**AIM OF THE TASK**.
Beneath this task are records; print exactly the stretch of them from the line with "- **Crescent Moon" through the line with "## 🛠️ Technical Details", both ends included.

**DATA TO EXAMINE**.
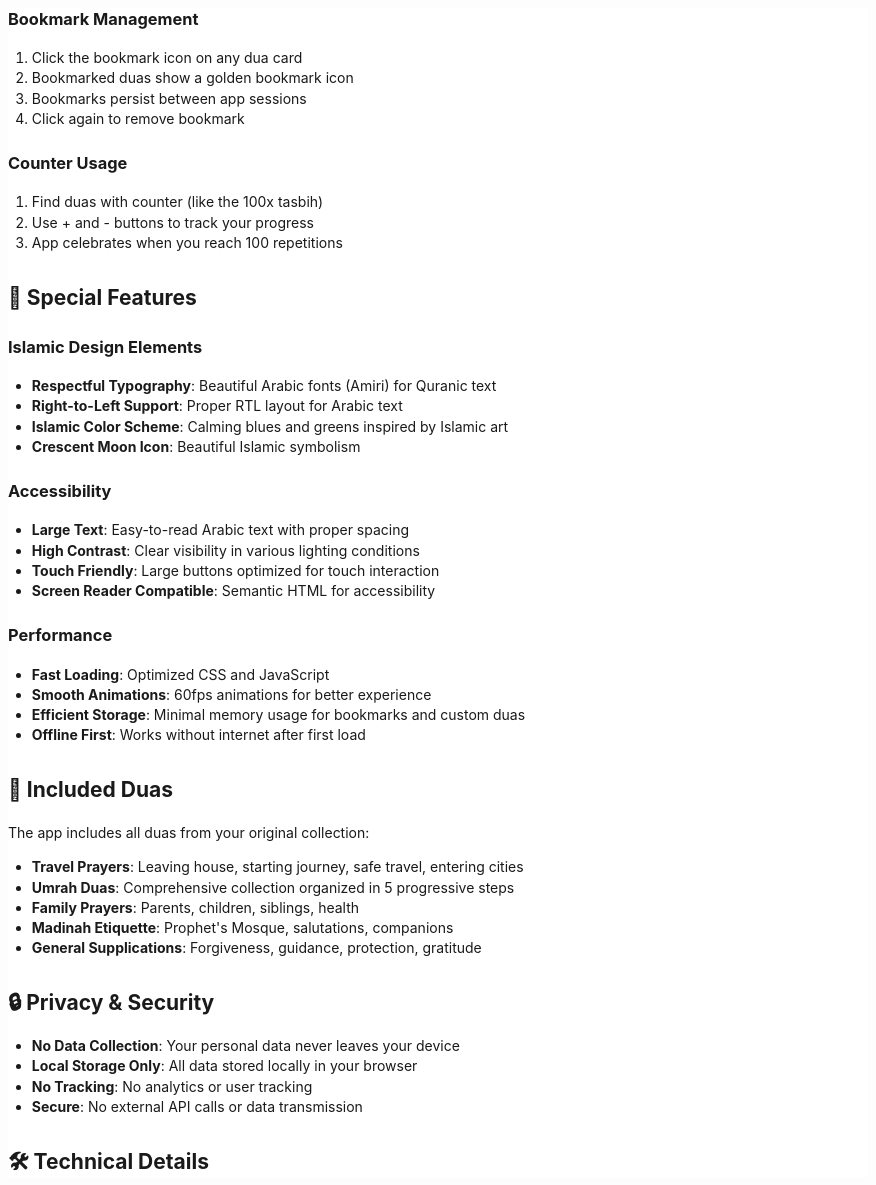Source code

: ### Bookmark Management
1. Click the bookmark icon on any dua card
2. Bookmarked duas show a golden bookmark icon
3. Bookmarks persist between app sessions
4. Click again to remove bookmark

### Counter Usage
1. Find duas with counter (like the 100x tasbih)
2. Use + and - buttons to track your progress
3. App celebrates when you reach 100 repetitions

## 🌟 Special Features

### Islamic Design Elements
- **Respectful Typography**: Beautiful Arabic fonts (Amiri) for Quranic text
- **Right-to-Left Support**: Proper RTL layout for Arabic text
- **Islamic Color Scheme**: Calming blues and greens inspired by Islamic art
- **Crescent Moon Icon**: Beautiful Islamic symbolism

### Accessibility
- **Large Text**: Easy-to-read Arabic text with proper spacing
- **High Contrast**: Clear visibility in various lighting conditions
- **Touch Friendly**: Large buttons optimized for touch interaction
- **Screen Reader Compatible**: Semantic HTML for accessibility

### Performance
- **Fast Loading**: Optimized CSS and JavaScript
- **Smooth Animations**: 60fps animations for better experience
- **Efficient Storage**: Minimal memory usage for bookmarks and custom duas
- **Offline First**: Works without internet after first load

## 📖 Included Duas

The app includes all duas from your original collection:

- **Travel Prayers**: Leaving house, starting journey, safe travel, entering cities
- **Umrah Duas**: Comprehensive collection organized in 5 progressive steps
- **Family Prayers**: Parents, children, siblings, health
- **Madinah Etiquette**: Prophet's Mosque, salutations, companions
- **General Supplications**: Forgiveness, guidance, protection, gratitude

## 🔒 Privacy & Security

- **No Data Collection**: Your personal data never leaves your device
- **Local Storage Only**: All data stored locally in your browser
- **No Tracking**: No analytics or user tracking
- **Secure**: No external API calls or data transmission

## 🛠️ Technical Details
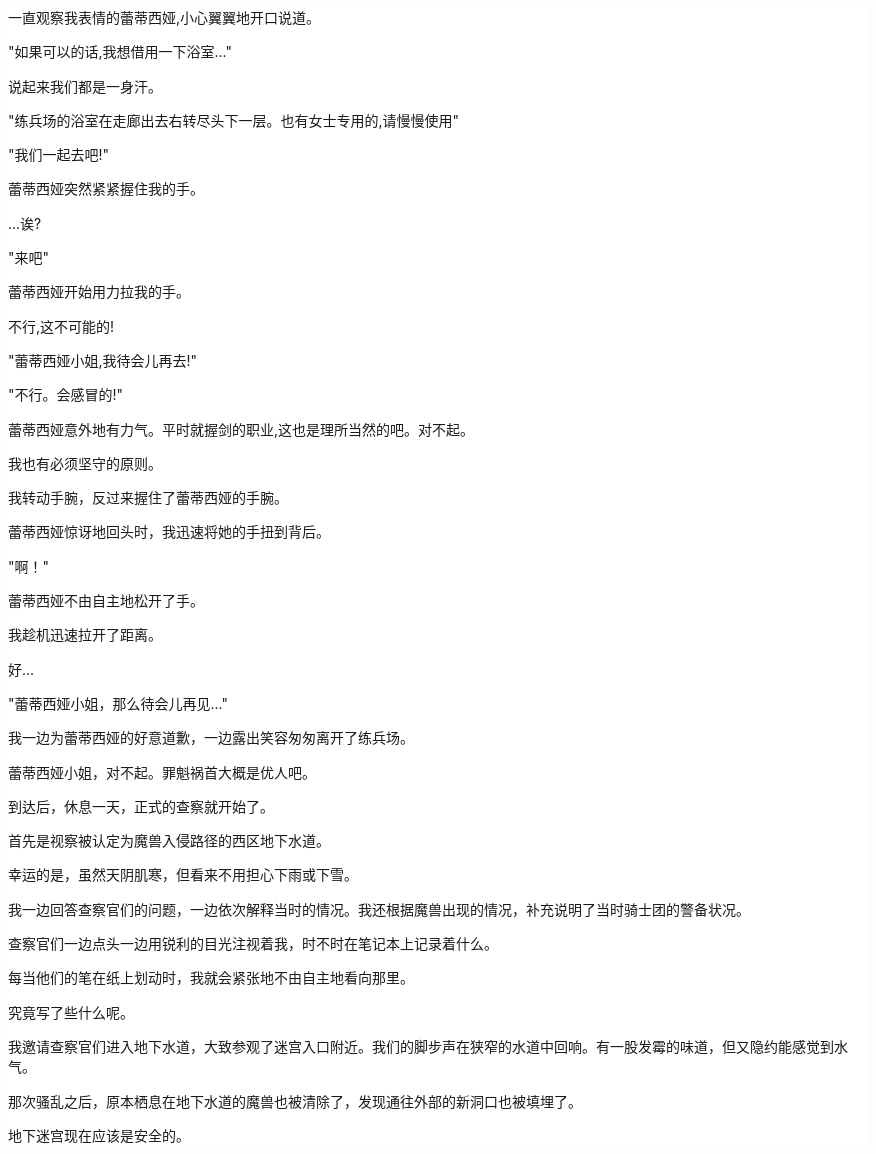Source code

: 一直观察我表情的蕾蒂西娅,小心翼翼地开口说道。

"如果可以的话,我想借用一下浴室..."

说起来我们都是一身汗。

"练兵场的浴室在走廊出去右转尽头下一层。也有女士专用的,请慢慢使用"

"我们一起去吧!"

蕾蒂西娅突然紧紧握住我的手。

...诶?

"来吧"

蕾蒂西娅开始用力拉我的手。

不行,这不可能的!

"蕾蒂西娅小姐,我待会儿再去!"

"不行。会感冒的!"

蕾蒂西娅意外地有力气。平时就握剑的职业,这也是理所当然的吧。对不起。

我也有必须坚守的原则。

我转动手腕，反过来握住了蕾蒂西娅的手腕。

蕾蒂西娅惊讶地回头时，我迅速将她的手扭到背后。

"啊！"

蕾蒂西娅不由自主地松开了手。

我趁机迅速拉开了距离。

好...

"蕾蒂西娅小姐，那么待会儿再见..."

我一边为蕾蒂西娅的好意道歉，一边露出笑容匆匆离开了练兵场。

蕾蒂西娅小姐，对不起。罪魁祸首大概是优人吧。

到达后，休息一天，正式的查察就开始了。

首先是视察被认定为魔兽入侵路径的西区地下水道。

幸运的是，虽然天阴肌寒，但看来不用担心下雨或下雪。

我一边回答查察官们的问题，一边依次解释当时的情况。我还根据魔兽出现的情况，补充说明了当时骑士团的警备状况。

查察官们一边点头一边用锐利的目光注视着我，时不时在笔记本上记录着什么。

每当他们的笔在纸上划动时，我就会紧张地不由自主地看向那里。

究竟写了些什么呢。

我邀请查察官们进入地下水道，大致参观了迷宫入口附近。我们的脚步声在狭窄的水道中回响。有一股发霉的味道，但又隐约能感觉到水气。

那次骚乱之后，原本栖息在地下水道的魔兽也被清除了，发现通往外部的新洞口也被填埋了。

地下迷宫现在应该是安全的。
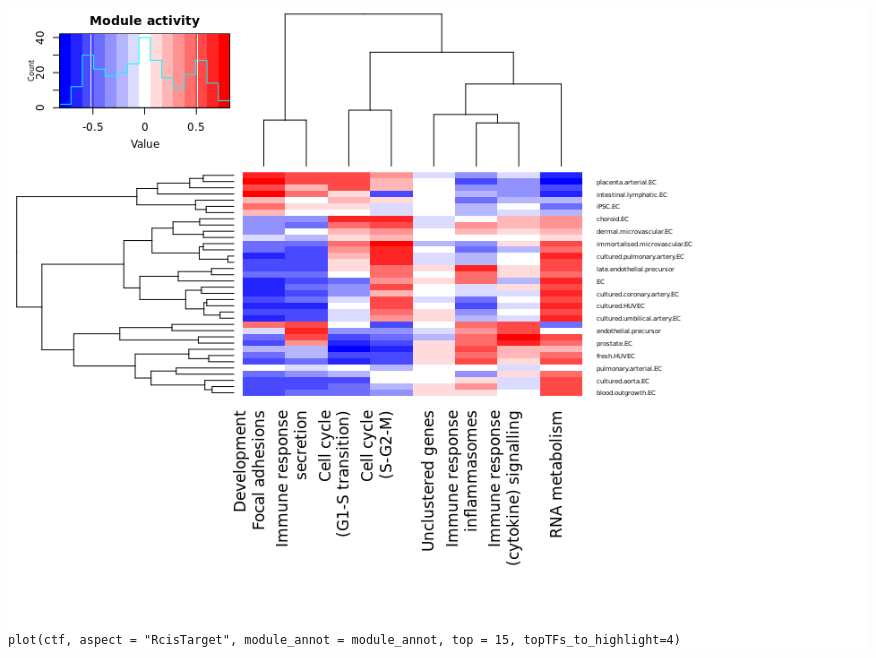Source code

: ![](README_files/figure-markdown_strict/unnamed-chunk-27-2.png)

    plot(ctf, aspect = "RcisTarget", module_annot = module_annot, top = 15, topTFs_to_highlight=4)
...
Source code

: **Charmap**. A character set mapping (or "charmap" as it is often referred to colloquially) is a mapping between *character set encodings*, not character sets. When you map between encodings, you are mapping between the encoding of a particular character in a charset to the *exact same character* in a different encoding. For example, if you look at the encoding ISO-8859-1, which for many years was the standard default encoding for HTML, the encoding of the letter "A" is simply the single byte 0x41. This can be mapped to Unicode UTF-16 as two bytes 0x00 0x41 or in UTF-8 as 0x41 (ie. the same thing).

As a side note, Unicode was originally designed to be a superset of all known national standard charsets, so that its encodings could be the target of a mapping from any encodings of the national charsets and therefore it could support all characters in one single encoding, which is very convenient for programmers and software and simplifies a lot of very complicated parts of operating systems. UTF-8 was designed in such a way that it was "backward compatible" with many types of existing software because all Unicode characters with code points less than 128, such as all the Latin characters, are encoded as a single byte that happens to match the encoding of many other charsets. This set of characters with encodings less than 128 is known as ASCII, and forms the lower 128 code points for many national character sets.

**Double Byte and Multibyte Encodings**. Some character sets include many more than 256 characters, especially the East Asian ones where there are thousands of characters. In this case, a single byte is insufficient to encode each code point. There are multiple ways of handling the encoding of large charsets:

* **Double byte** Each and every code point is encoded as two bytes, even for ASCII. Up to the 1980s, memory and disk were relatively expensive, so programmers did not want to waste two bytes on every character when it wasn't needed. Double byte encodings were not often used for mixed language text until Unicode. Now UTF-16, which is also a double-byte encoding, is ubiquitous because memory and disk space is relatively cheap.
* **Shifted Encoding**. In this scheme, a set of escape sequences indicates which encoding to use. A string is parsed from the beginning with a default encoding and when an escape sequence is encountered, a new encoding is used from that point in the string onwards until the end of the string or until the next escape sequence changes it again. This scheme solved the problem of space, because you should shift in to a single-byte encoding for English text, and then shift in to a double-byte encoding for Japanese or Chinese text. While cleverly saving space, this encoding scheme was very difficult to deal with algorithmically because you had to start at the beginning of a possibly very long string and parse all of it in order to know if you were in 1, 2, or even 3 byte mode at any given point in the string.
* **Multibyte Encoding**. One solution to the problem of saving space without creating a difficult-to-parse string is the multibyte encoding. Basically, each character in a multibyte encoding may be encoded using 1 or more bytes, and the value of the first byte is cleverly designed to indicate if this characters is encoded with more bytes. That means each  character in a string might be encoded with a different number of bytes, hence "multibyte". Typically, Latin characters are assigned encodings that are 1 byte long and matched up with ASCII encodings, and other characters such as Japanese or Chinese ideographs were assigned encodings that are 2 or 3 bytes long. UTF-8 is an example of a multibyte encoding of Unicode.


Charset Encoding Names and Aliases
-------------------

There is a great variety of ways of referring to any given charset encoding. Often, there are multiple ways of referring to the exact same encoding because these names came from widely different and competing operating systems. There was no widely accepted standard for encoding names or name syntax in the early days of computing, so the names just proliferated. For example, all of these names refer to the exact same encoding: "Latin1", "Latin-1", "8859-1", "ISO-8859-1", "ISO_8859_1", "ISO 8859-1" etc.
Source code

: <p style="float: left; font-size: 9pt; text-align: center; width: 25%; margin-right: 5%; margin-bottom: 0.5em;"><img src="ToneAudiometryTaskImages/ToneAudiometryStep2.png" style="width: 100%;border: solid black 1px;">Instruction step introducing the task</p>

**OUTPUT FOR THIS EXERCISE**.
- **Crescent Moon Icon**: Beautiful Islamic symbolism

### Accessibility
- **Large Text**: Easy-to-read Arabic text with proper spacing
- **High Contrast**: Clear visibility in various lighting conditions
- **Touch Friendly**: Large buttons optimized for touch interaction
- **Screen Reader Compatible**: Semantic HTML for accessibility

### Performance
- **Fast Loading**: Optimized CSS and JavaScript
- **Smooth Animations**: 60fps animations for better experience
- **Efficient Storage**: Minimal memory usage for bookmarks and custom duas
- **Offline First**: Works without internet after first load

## 📖 Included Duas

The app includes all duas from your original collection:

- **Travel Prayers**: Leaving house, starting journey, safe travel, entering cities
- **Umrah Duas**: Comprehensive collection organized in 5 progressive steps
- **Family Prayers**: Parents, children, siblings, health
- **Madinah Etiquette**: Prophet's Mosque, salutations, companions
- **General Supplications**: Forgiveness, guidance, protection, gratitude

## 🔒 Privacy & Security

- **No Data Collection**: Your personal data never leaves your device
- **Local Storage Only**: All data stored locally in your browser
- **No Tracking**: No analytics or user tracking
- **Secure**: No external API calls or data transmission

## 🛠️ Technical Details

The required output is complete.